After drawing crowds of faculty earlier this academic year, the most recent meeting of the Faculty of Arts and Sciences forum on Monday evening saw only a handful of professors in attendance.

The faculty forum meetings, which were launched in the fall and are held twice per semester, are designed to provide a venue for professors to discuss University issues and policies, and the October and November meetings drew respective crowds of 100 professors and 40 professors. But only about 10 faculty members other than administrators attended the meeting on Monday evening. Attendees interviewed said discussions focused on the rising number of prospective science majors applying to Yale and the changing roles of Yale administrators, though four professors added that the declining attendance numbers may not bode well for the future of the faculty forum.

“I think the forum has been proving an interesting experiment,” said Lawrence Manley, an English professor who attended Monday’s meeting. “On the other hand, it’s true that attendance has been declining, and it may be a conclusion of the experiment that a forum on this model will not hold the interest of faculty.”

Shelly Kagan, a philosophy professor who attended the meeting, said he thinks the forum is a useful structure because it gives the faculty face-to-face time with administrators. If the meetings “end up being put on extended hibernation” due to ebbing faculty interest, they could always be resuscitated if controversial issues arise that faculty members want to address, he said.

Newly appointed Provost Benjamin Polak said the forum was more a discussion of facts than any sort of debate.

“There was not even really an issue about which one could have consensus or division,” Polak said. “It was more a discussion about the facts and what they might mean.”

President-elect and former Provost Peter Salovey said in a Tuesday email that he found Monday’s meeting “substantive and informative,” adding that the small group in attendance was able to have a detailed discussion about undergraduate admissions policies and practices.

Salovey established the forum last fall as provost to allow professors an opportunity to share ideas about University policy. A group of faculty members expressed concerns last spring that administrators were pursuing an increasingly top-down approach to decision-making with regard to issues such as Yale’s partnership with the National University of Singapore and restructuring of departmental staff.

Music Department Chair Daniel Harrison, who attended Monday’s meeting, said the past two faculty forums have been hampered by the fact that professors propose agenda items anonymously. If the faculty member who proposed the topic is not there to clarify his or her exact question at the meeting, the discussion will be less productive, he said, adding that this procedural flaw was an issue on Monday with the topic of University deans and officers. Levin ended up speaking extemporaneously about the evolution of his administration because no professors at the meeting identified themselves as having proposed the agenda item, Harrison said.

The forum is intended to be less formal and more flexible than the monthly Yale College and Graduate School faculty meetings, which have strict, predetermined agendas focused on the curriculum and student life and cannot accommodate extended dialogue on broader issues of concern to the faculty, according to a September report by a three-person faculty committee tasked with proposing rules for the forums. Faculty members propose and vote on agenda items for the forum, which is chaired by the directors of the four academic divisions — physical sciences and engineering, biological sciences, social sciences and humanities — on a rotating basis. Previous issues raised at faculty forum meetings have included the presidential search process, the University’s science and technology resources and the possibility of founding a faculty senate.

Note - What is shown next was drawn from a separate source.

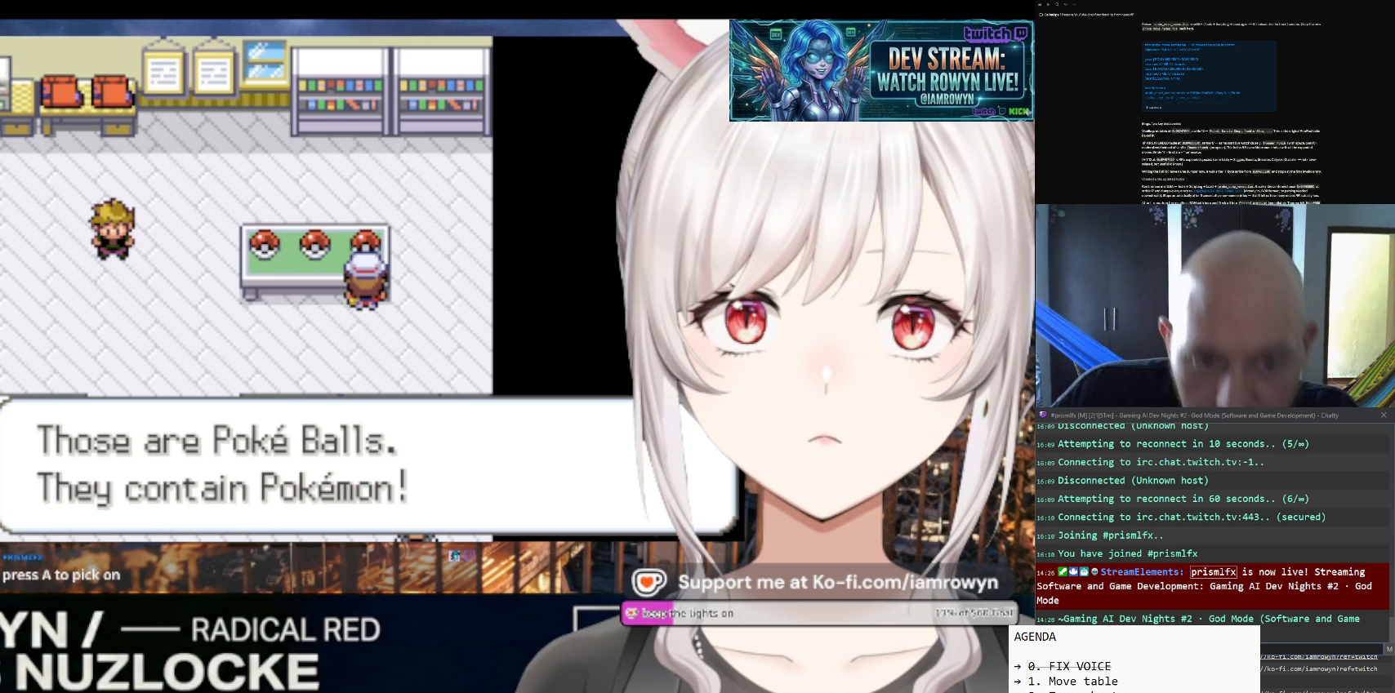
{"buttons": ["A"], "events": []}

Monday’s meeting followed an agenda established by faculty last week, beginning with a discussion led by Dean of Undergraduate Admissions Jeffrey Brenzel on increases in applicants from science-oriented students. Brenzel said he provided information to attendees about how many students enter Yale with the intention of majoring in one subject and maintain that focus versus how many students change their minds after they enroll. He said the statistics led to a conversation that was “both interesting and productive.”

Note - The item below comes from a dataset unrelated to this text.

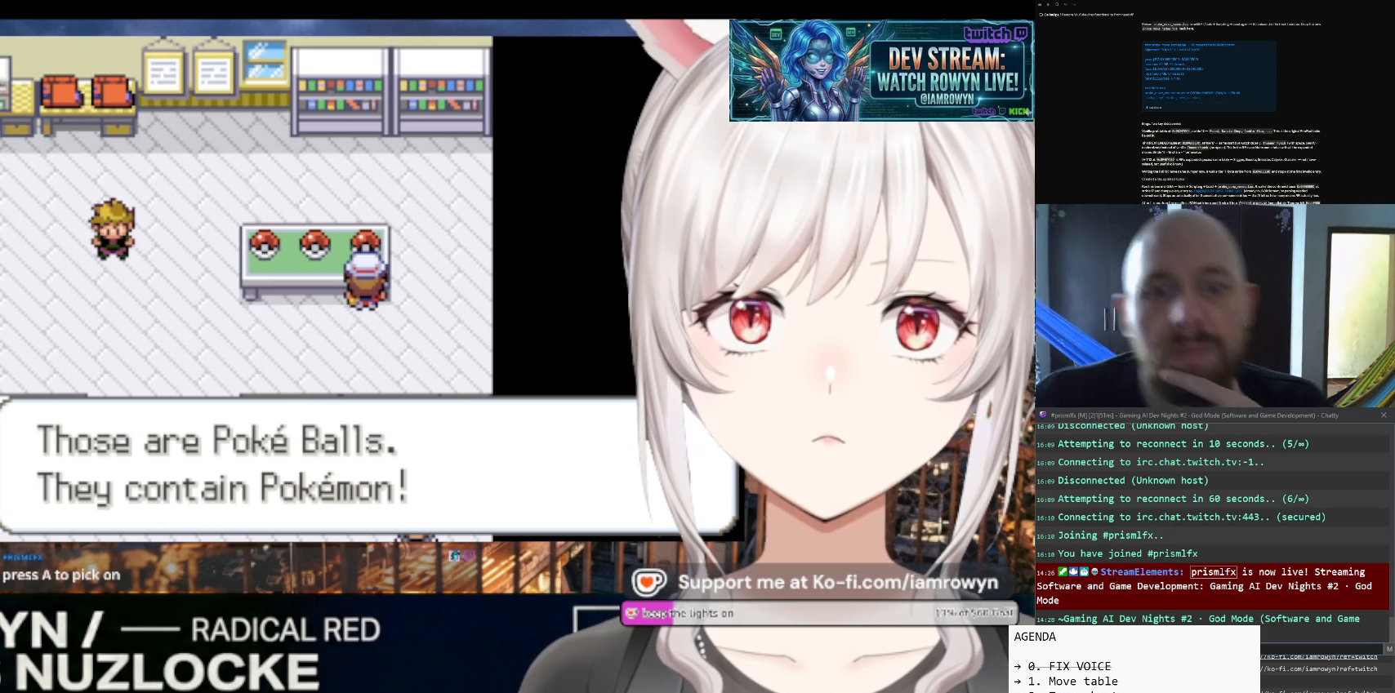
{"buttons": ["A"], "events": []}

Though Brenzel had already given a similar presentation at a recent Yale College faculty meeting, Manley said he appreciated the opportunity to talk more in-depth about admissions.

“This was the fullest discussion [about admissions] I’ve been exposed to, and it seems like it could be a good thing if faculty were thinking and talking more about how our teaching can be adapted to the current student body,” he said.

Joel Rosenbaum, a biology professor, said Monday’s meeting was disappointing because of “relatively uninteresting” agenda items, adding that the small turnout made it difficult to build an interesting discussion. Rosenbaum, who has advocated in the past for the creation of a faculty senate with formal deliberative power, said professors may have to reconsider whether the forum is the best structure for promoting shared governance between the University and the faculty.

Salovey told the News last fall that there are many possible “mechanisms” to increase faculty input in University decision-making, adding that the faculty forum is a work in progress.

“I’d like to run the experiment we are conducting now that involves clarifying the procedures of the Yale College and the Graduate School faculty meetings while adding the faculty forum, and then assess at the end of the academic year whether this has been an effective approach,” he said in December.

The final faculty forum of the year will take place on April 4 in Connecticut Hall.